Here’s how it works: on the first Saturday of every month, a book is chosen as a starting point by Kate at Books Are My Favourite and Best and linked to six other books to form a chain. Readers and bloggers are invited to join in by creating their own ‘chain’ leading from the selected book.
Kate says: Books can be linked in obvious ways – for example, books by the same authors, from the same era or genre, or books with similar themes or settings. Or, you may choose to link them in more personal or esoteric ways: books you read on the same holiday, books given to you by a particular friend, books that remind you of a particular time in your life, or books you read for an online challenge. Join in by posting your own six degrees chain on your blog and adding the link in the comments section of each month’s post. You can also check out links to posts on Twitter using the hashtag #6Degrees
This month’s starting book is Where Am I Now? by Mara Wilson. Click on the title to read the book description on Goodreads.
My first link is to a book, in a completely different genre, which also has a question as its title – Why Didn’t They Ask Evans? by Agatha Christie. In the book, amateur sleuths, Bobby Jones and Lady Frances Derwent, team up to solve the mystery of a dying man’s last words – the aforementioned question in the title.
Another pair of amateur sleuths feature in Francis Durbridge’s Paul Temple series, this time a married couple. Originally created as a radio series, in the first book, Send For Paul Temple, Paul and his wife, usually referred to by her nickname ‘Steve’, are called in by the police to help solve a series of diamond robberies. The book also features some enigmatic dying words – ‘The Green Finger’ – this time uttered by a night-watchman attacked during one of the raids.

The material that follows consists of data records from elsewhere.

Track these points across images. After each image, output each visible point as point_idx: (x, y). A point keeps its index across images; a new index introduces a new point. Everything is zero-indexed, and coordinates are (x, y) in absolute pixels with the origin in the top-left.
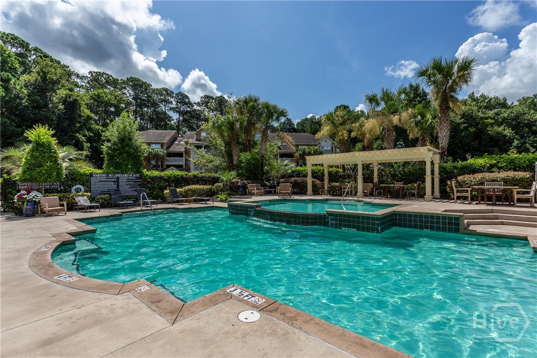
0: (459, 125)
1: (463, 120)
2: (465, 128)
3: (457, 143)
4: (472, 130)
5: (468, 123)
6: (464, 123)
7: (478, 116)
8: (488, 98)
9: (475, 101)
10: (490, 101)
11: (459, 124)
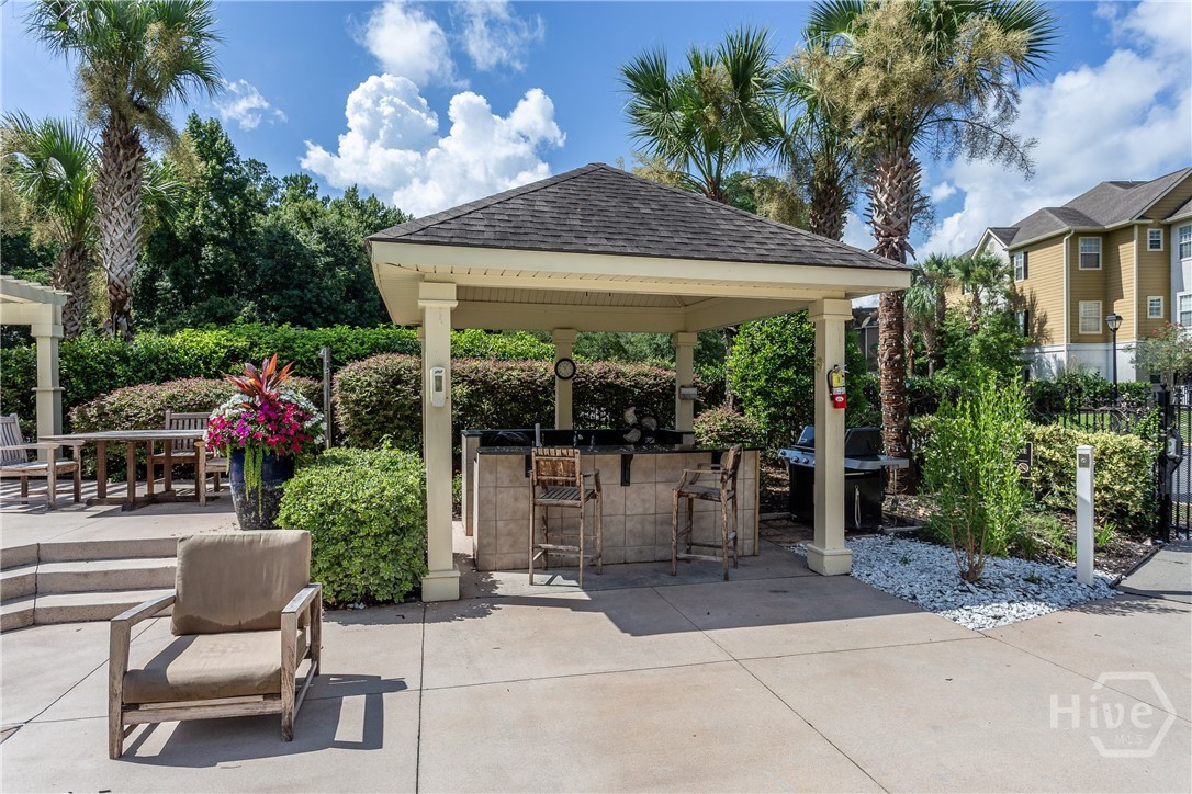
0: (314, 257)
1: (323, 245)
2: (329, 267)
3: (310, 302)
4: (341, 273)
5: (334, 255)
6: (327, 254)
7: (355, 242)
8: (383, 208)
9: (358, 208)
10: (385, 216)
11: (314, 254)
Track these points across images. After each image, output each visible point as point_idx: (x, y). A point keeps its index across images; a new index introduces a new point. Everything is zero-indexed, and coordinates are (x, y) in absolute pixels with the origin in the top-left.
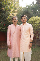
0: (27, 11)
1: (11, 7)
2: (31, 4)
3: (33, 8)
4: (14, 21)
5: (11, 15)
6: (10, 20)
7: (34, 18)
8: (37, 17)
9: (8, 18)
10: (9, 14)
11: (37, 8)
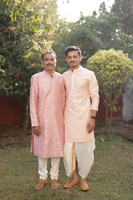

Diamonds are at the heart of James Bond’s fourth outing in Diamonds Are Forever by Ian Fleming, in which Bond seeks to infiltrate a diamond smuggling gang. Ian Fleming liked to spend time in his holiday home in Jamaica, a house called Goldeneye. Amongst the many possible inspirations for the name of the house is reputed to be the title of Carson McCullers’ novel, Reflections in a Golden Eye.
Carson McCullers’ most well-known book is, of course, The Heart is a Lonely Hunter, the story of John Singer, a lonely deaf-mute.
A deaf man also features in Colin Dexter’s The Silent World of Nicholas Quinn, in which Inspector Morse investigates the murder of Quinn who was poisoned at a drinks party held at his workplace, the Foreign Examinations Board in Oxford. The Inspector Morse books were made into a successful Granada TV series, in which Colin Dexter famously made brief non-speaking appearances in some episodes. (He’s in the background at the drinks party in this one.)
Another person famous for their brief appearances in films was director, Alfred Hitchcock. For example, in his adaptation of Strangers on a Train by Patricia Highsmith, he’s seen struggling to get on the train carrying a cello in a case.
Next month’s starting book is The Outsiders by S. E. Hinton.